Thanks for the insights, Phillip. I didn’t know about the Italian football league. I look forward to doing some reading about it.
Yes, it is intriguing to think what the Cardinals would have done with Brad Van Pelt after paying him all that money. If they would have had him start out with the rookie league Gulf Coast Cardinals in 1973, he would have played for its manager, Ken Boyer. The Cardinals’ minor league pitching instructor in 1973 was the veteran coach, Bob Milliken. In a story published in the St. Louis Post-Dispatch, Brad Van Pelt said of his decision to choose the NFL, “I was afraid I might have got lost in the minors in baseball.”
Van Pelt also told the Jersey Journal, “The Cardinals told me they would keep me on their roster my first year in baseball and that I would be used as a relief pitcher. If I cut the mustard, I could have a bright future.” However, Bing Devine told the Post-Dispatch that the Cardinals offered Van Pelt a major-league contract but couldn’t promise him he’d play in the big leagues in 1973.
Thanks for compiling the Giants’ record during Van Pelt’s time with them. A dismal mark indeed. Van Pelt played 19 games against the St. Louis football Cardinals, and the linebacker developed quite a respectful rivalry with Cardinals offensive tackle Dan Dierdorf.
Regarding Dierdorf, Van Pelt told Newsday, “I’m sure I’ve never faced a better tackle when he was in his prime. I’ve never seen so much muscle on one body. When the tight end blocked down and Dan looped out at you, you had 290 pounds coming at you. I couldn’t see around him. I had to try to knock him off balance as he was turning sideways.”
Dierdorf said to Newsday, “Brad’s one of those guys that’s fun to play against. He’s aggressive but smart.”
You can kind of fall between the cracks if you play for a bad team, and that’s what happened here. I’d never even heard of the guy (strange, considering he played in the 80’s) even though he was sort of the Bo Jackson of his generation.

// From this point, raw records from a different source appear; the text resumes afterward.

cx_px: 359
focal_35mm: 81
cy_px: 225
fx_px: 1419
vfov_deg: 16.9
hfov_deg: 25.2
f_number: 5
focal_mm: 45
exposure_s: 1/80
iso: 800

I’m not sure what was going on in the Cardinals front office…but what a clown show. I hope someone was fired.
I like your comparison of Brad Van Pelt to Bo Jackson. The Lansing State Journal noted that Van Pelt hit “300-yard golf drives with such ferocity that people would actually gasp.” During the 1970-71 college basketball season, Michigan State coach Gus Ganakas assigned Van Pelt to guard 6-foot-8 Indiana forward George McGinnis, who averaged 30 points and 15 rebounds per game that season. “Brad was an aggressive defensive player, and he more than held his own against McGinnis,” Ganakas told the Lansing newspaper.

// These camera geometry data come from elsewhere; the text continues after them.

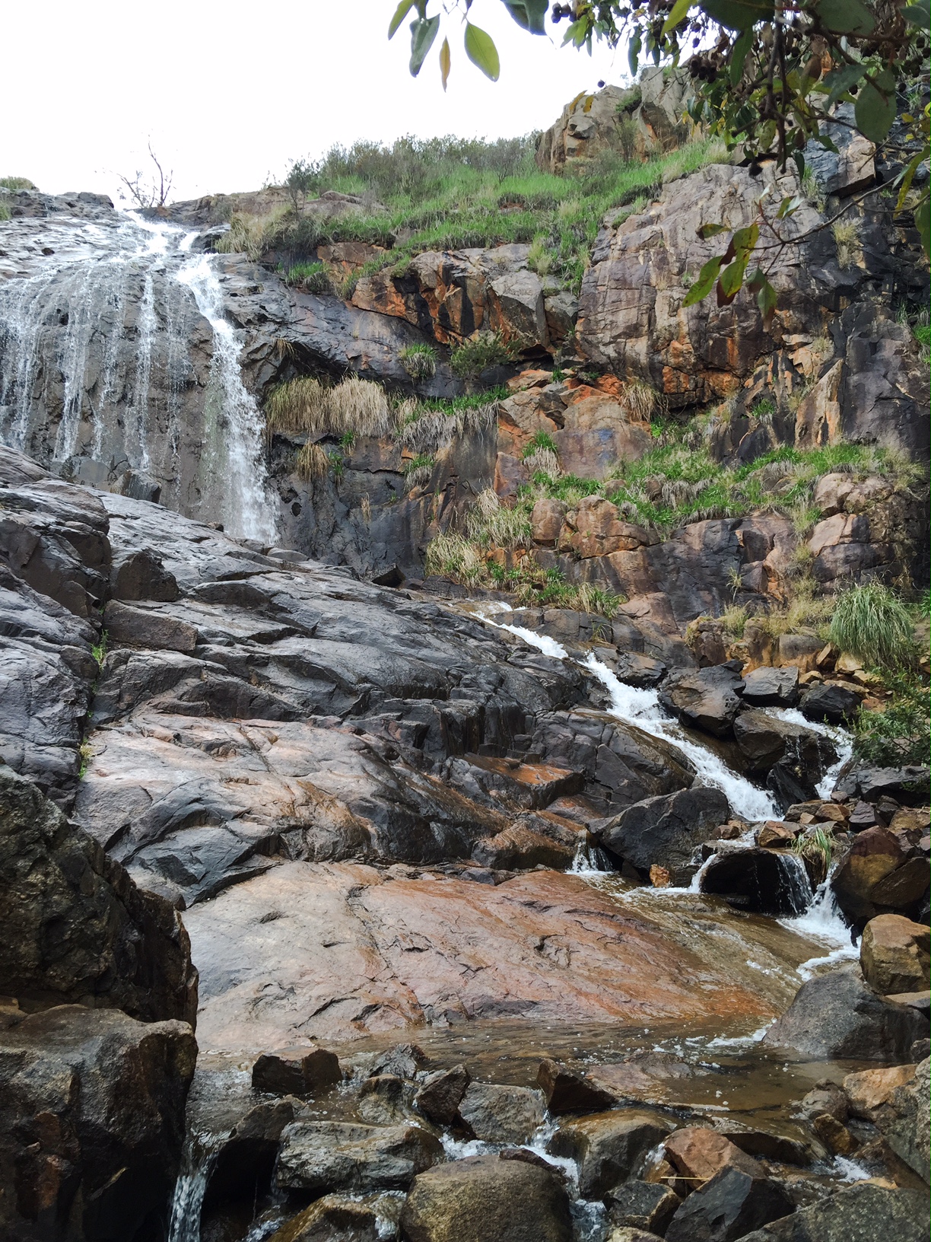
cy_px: 621
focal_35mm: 29
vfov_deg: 61.7
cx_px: 466
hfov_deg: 48.2
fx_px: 1040
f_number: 2.2
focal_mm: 4.15
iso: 32
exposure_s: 1/162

The chief clown of the Cardinals’ clown show then was club president and team owner Gussie Busch. Like the clown we have today in the White House, the self-proclaimed Baron surrounded himself with sycophants, declared himself dictator and bullied people to try to get his way. If a player dared to stand up for himself, Busch ordered him gone. He wasn’t going to fire himself and there was not enough resistance to force a change.